── Task inputs ──

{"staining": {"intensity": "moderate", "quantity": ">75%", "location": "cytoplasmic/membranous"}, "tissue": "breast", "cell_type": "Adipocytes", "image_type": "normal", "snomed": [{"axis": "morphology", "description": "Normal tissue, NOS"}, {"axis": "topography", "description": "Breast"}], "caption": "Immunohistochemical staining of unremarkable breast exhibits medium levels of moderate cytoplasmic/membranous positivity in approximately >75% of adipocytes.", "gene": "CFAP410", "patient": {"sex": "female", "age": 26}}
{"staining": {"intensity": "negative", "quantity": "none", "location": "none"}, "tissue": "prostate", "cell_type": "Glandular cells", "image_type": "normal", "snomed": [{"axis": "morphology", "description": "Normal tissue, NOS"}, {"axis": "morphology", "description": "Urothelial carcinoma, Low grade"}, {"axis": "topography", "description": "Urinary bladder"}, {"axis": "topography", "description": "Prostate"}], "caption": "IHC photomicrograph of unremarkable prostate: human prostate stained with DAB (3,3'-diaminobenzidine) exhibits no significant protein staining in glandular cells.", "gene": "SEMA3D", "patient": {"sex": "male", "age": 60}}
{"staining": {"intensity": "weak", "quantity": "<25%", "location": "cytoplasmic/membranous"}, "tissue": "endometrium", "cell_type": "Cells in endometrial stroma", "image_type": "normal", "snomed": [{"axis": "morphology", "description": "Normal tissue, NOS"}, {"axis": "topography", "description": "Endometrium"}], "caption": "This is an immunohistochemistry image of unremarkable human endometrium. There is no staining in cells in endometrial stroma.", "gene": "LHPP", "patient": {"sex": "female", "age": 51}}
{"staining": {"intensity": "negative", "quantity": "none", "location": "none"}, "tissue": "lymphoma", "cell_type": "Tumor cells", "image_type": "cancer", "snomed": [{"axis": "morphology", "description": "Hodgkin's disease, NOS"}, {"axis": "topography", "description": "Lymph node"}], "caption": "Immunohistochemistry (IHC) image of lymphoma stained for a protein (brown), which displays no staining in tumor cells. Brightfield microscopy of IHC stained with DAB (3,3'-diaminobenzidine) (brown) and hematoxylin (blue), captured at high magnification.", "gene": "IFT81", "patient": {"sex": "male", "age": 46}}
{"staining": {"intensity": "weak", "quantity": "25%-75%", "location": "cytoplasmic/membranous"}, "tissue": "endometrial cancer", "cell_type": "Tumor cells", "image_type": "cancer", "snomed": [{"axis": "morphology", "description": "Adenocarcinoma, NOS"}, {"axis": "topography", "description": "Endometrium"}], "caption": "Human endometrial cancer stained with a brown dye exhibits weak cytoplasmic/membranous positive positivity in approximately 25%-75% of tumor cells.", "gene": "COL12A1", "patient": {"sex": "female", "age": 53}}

───

*What the task requires*: Return each line of the data above verbatim.

*Output below*:
{"staining": {"intensity": "moderate", "quantity": ">75%", "location": "cytoplasmic/membranous"}, "tissue": "breast", "cell_type": "Adipocytes", "image_type": "normal", "snomed": [{"axis": "morphology", "description": "Normal tissue, NOS"}, {"axis": "topography", "description": "Breast"}], "caption": "Immunohistochemical staining of unremarkable breast exhibits medium levels of moderate cytoplasmic/membranous positivity in approximately >75% of adipocytes.", "gene": "CFAP410", "patient": {"sex": "female", "age": 26}}
{"staining": {"intensity": "negative", "quantity": "none", "location": "none"}, "tissue": "prostate", "cell_type": "Glandular cells", "image_type": "normal", "snomed": [{"axis": "morphology", "description": "Normal tissue, NOS"}, {"axis": "morphology", "description": "Urothelial carcinoma, Low grade"}, {"axis": "topography", "description": "Urinary bladder"}, {"axis": "topography", "description": "Prostate"}], "caption": "IHC photomicrograph of unremarkable prostate: human prostate stained with DAB (3,3'-diaminobenzidine) exhibits no significant protein staining in glandular cells.", "gene": "SEMA3D", "patient": {"sex": "male", "age": 60}}
{"staining": {"intensity": "weak", "quantity": "<25%", "location": "cytoplasmic/membranous"}, "tissue": "endometrium", "cell_type": "Cells in endometrial stroma", "image_type": "normal", "snomed": [{"axis": "morphology", "description": "Normal tissue, NOS"}, {"axis": "topography", "description": "Endometrium"}], "caption": "This is an immunohistochemistry image of unremarkable human endometrium. There is no staining in cells in endometrial stroma.", "gene": "LHPP", "patient": {"sex": "female", "age": 51}}
{"staining": {"intensity": "negative", "quantity": "none", "location": "none"}, "tissue": "lymphoma", "cell_type": "Tumor cells", "image_type": "cancer", "snomed": [{"axis": "morphology", "description": "Hodgkin's disease, NOS"}, {"axis": "topography", "description": "Lymph node"}], "caption": "Immunohistochemistry (IHC) image of lymphoma stained for a protein (brown), which displays no staining in tumor cells. Brightfield microscopy of IHC stained with DAB (3,3'-diaminobenzidine) (brown) and hematoxylin (blue), captured at high magnification.", "gene": "IFT81", "patient": {"sex": "male", "age": 46}}
{"staining": {"intensity": "weak", "quantity": "25%-75%", "location": "cytoplasmic/membranous"}, "tissue": "endometrial cancer", "cell_type": "Tumor cells", "image_type": "cancer", "snomed": [{"axis": "morphology", "description": "Adenocarcinoma, NOS"}, {"axis": "topography", "description": "Endometrium"}], "caption": "Human endometrial cancer stained with a brown dye exhibits weak cytoplasmic/membranous positive positivity in approximately 25%-75% of tumor cells.", "gene": "COL12A1", "patient": {"sex": "female", "age": 53}}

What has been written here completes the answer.